■ What the task asks
The listing below holds a line with "are available separately" and a line with "exclusive of VAT". Reproduce those two lines exactly, plus everything between them.

+++

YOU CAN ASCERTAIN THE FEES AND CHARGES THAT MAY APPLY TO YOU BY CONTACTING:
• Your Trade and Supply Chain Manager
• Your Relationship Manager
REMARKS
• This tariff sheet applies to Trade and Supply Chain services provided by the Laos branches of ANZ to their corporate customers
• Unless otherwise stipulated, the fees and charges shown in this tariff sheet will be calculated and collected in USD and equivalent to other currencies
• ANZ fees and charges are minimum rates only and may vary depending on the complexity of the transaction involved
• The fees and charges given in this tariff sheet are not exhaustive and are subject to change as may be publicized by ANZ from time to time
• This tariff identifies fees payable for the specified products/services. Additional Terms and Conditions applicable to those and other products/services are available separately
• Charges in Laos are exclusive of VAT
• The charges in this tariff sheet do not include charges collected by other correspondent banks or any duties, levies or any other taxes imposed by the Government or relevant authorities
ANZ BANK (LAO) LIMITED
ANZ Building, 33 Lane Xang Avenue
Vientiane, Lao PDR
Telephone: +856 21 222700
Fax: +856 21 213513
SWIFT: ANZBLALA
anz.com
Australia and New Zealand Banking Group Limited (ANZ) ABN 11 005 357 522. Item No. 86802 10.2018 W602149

+++

■ Reply to the task
• This tariff identifies fees payable for the specified products/services. Additional Terms and Conditions applicable to those and other products/services are available separately
• Charges in Laos are exclusive of VAT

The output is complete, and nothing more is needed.